• _AIM OF THE EXERCISE_:
The whole listing, please: repeat it exactly, with the pictures left out.

START AVAILABLE DATA

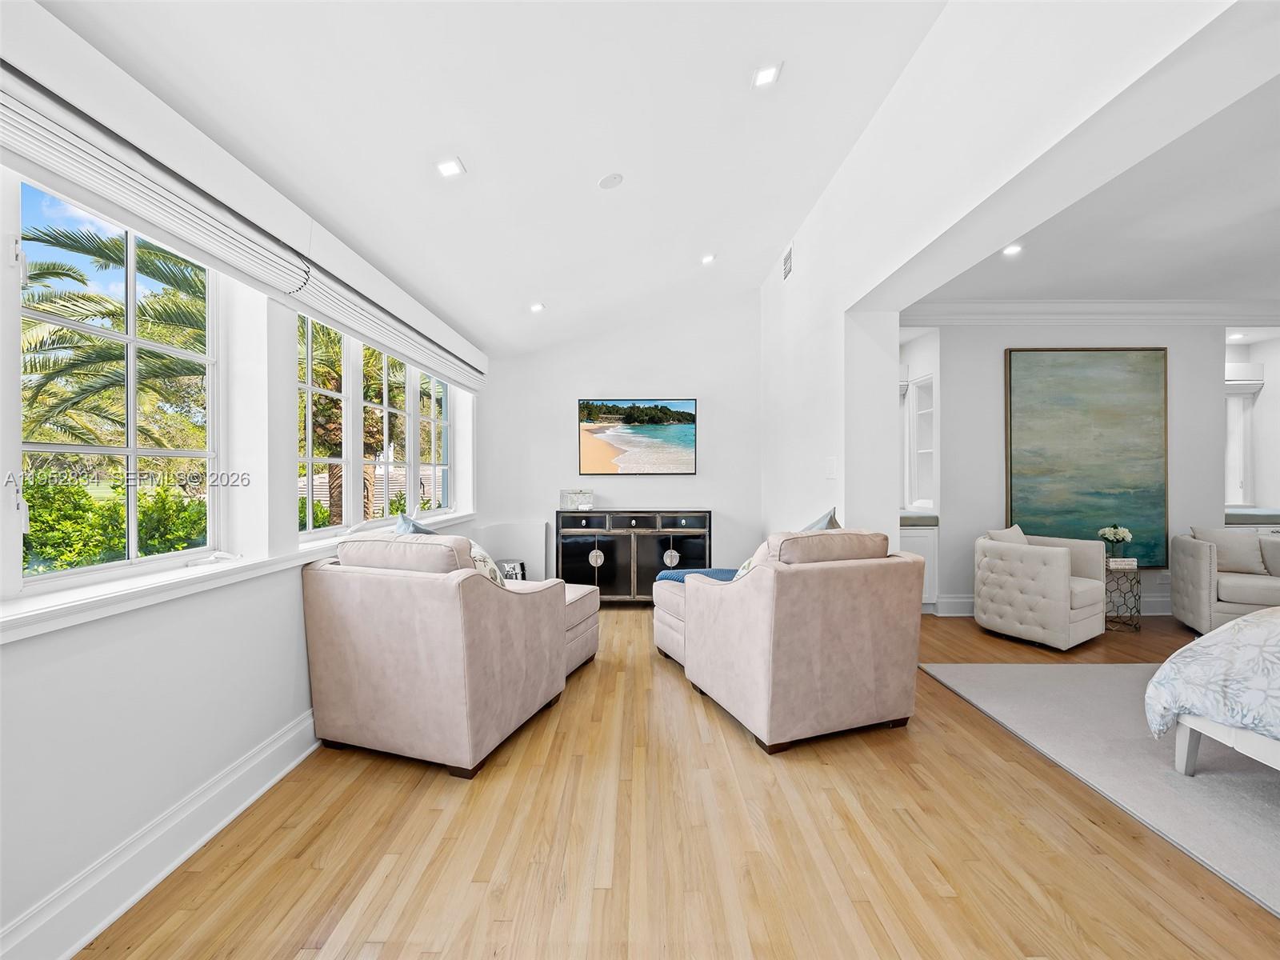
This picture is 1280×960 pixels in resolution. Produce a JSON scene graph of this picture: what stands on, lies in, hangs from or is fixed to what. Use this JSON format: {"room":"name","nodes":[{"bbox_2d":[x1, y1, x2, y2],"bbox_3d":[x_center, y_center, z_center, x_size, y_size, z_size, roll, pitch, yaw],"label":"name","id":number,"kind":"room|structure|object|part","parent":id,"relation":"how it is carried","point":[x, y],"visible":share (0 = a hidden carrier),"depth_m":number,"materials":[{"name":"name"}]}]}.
{"room":"bedroom","nodes":[
{"label":"bedroom","id":0,"kind":"room"},
{"bbox_2d":[0,4,484,959],"bbox_3d":[-1.609,-0.106,2.315,0.185,2.648,6.953,0,0,1],"label":"left wall","id":1,"kind":"structure","parent":0,"point":[134,719],"depth_m":1.80,"materials":[{"name":"white paint"}]},
{"bbox_2d":[5,167,222,598],"bbox_3d":[-1.688,-0.298,1.683,0.072,1.188,1.123,0,0,1],"label":"window","id":2,"kind":"structure","parent":1,"relation":"in","point":[128,337],"depth_m":1.77,"materials":[{"name":"white glass"}]},
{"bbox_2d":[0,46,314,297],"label":"window blind","id":3,"kind":"object","parent":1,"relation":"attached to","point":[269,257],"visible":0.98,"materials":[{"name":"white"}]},
{"bbox_2d":[0,708,319,959],"bbox_3d":[-1.498,1.140,1.989,0.022,0.162,5.227,0,0,1],"label":"baseboard","id":4,"kind":"structure","parent":1,"relation":"attached to","point":[194,848],"depth_m":1.67,"materials":[{"name":"white paint"}]},
{"bbox_2d":[0,508,477,642],"bbox_3d":[-1.376,0.335,2.640,0.172,0.068,4.063,0,0,1],"label":"window sill","id":5,"kind":"structure","parent":1,"relation":"attached to","point":[152,582],"depth_m":1.69,"materials":[{"name":"white paint"}]},
{"bbox_2d":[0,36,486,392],"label":"window blind","id":6,"kind":"object","parent":1,"relation":"attached to","point":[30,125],"visible":0.99,"depth_m":1.75,"materials":[{"name":"white"}]},
{"bbox_2d":[297,312,453,540],"bbox_3d":[-1.653,-0.337,3.701,0.110,1.214,2.421,0,0,1],"label":"window","id":7,"kind":"structure","parent":1,"relation":"in","point":[412,504],"depth_m":3.32,"materials":[{"name":"glass"}]},
{"bbox_2d":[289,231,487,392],"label":"roman shade","id":8,"kind":"object","parent":1,"relation":"attached to","point":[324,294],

END AVAILABLE DATA

• _FINISHED EXERCISE_:
This picture is 1280×960 pixels in resolution. Produce a JSON scene graph of this picture: what stands on, lies in, hangs from or is fixed to what. Use this JSON format: {"room":"name","nodes":[{"bbox_2d":[x1, y1, x2, y2],"bbox_3d":[x_center, y_center, z_center, x_size, y_size, z_size, roll, pitch, yaw],"label":"name","id":number,"kind":"room|structure|object|part","parent":id,"relation":"how it is carried","point":[x, y],"visible":share (0 = a hidden carrier),"depth_m":number,"materials":[{"name":"name"}]}]}.
{"room":"bedroom","nodes":[
{"label":"bedroom","id":0,"kind":"room"},
{"bbox_2d":[0,4,484,959],"bbox_3d":[-1.609,-0.106,2.315,0.185,2.648,6.953,0,0,1],"label":"left wall","id":1,"kind":"structure","parent":0,"point":[134,719],"depth_m":1.80,"materials":[{"name":"white paint"}]},
{"bbox_2d":[5,167,222,598],"bbox_3d":[-1.688,-0.298,1.683,0.072,1.188,1.123,0,0,1],"label":"window","id":2,"kind":"structure","parent":1,"relation":"in","point":[128,337],"depth_m":1.77,"materials":[{"name":"white glass"}]},
{"bbox_2d":[0,46,314,297],"label":"window blind","id":3,"kind":"object","parent":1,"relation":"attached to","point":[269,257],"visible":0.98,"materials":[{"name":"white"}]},
{"bbox_2d":[0,708,319,959],"bbox_3d":[-1.498,1.140,1.989,0.022,0.162,5.227,0,0,1],"label":"baseboard","id":4,"kind":"structure","parent":1,"relation":"attached to","point":[194,848],"depth_m":1.67,"materials":[{"name":"white paint"}]},
{"bbox_2d":[0,508,477,642],"bbox_3d":[-1.376,0.335,2.640,0.172,0.068,4.063,0,0,1],"label":"window sill","id":5,"kind":"structure","parent":1,"relation":"attached to","point":[152,582],"depth_m":1.69,"materials":[{"name":"white paint"}]},
{"bbox_2d":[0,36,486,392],"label":"window blind","id":6,"kind":"object","parent":1,"relation":"attached to","point":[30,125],"visible":0.99,"depth_m":1.75,"materials":[{"name":"white"}]},
{"bbox_2d":[297,312,453,540],"bbox_3d":[-1.653,-0.337,3.701,0.110,1.214,2.421,0,0,1],"label":"window","id":7,"kind":"structure","parent":1,"relation":"in","point":[412,504],"depth_m":3.32,"materials":[{"name":"glass"}]},
{"bbox_2d":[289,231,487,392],"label":"roman shade","id":8,"kind":"object","parent":1,"relation":"attached to","point":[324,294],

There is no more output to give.